(Text-based design files)
§
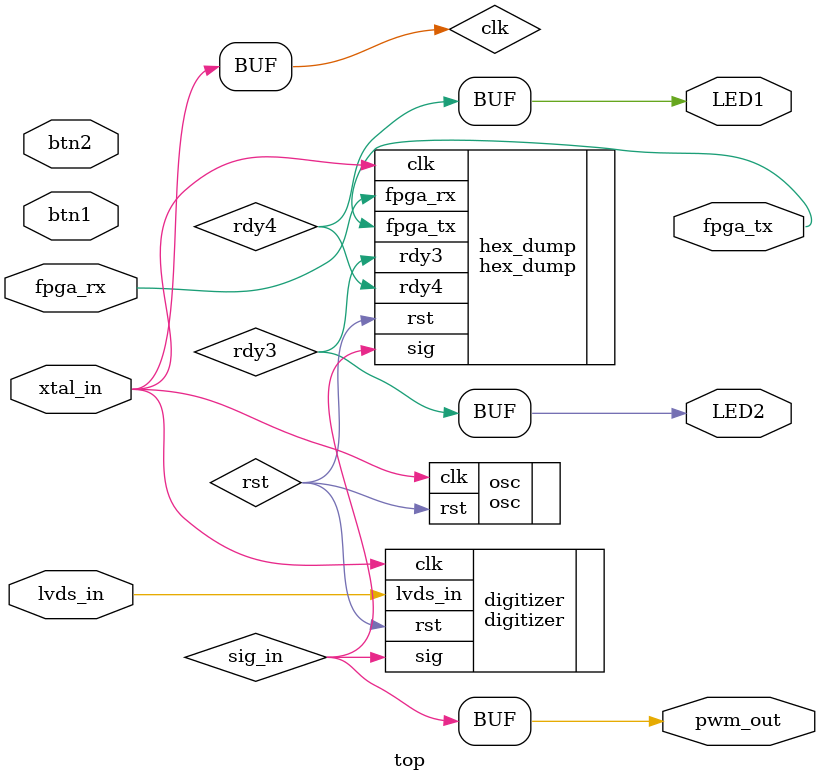
<source format=v>
module top(
    output LED1, LED2, fpga_tx, pwm_out,
    input btn1, btn2, lvds_in, fpga_rx, xtal_in
);

    wire clk = xtal_in;
    wire rst;
    osc osc(.clk(clk), .rst(rst));

    wire sig_in;
	digitizer digitizer(.clk(clk), .rst(rst), .lvds_in(lvds_in), .sig(sig_in));

    wire rdy3, rdy4;
    hex_dump hex_dump(.clk(clk), .rst(rst), .fpga_tx(fpga_tx), .sig(sig_in), .fpga_rx(fpga_rx), .rdy3(rdy3), .rdy4(rdy4));

    reg [32:0] ctr;
    always@(posedge clk)
    begin
      ctr <= ctr + 1;
    end

    assign LED2 = rdy3;
    assign LED1 = rdy4;

    assign pwm_out = sig_in;

endmodule

</source>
§
* _Description of the task_: Output all of the data exactly. Skip the pictures.

* _Answer box_:
<source format=v>
module top(
    output LED1, LED2, fpga_tx, pwm_out,
    input btn1, btn2, lvds_in, fpga_rx, xtal_in
);

    wire clk = xtal_in;
    wire rst;
    osc osc(.clk(clk), .rst(rst));

    wire sig_in;
	digitizer digitizer(.clk(clk), .rst(rst), .lvds_in(lvds_in), .sig(sig_in));

    wire rdy3, rdy4;
    hex_dump hex_dump(.clk(clk), .rst(rst), .fpga_tx(fpga_tx), .sig(sig_in), .fpga_rx(fpga_rx), .rdy3(rdy3), .rdy4(rdy4));

    reg [32:0] ctr;
    always@(posedge clk)
    begin
      ctr <= ctr + 1;
    end

    assign LED2 = rdy3;
    assign LED1 = rdy4;

    assign pwm_out = sig_in;

endmodule

</source>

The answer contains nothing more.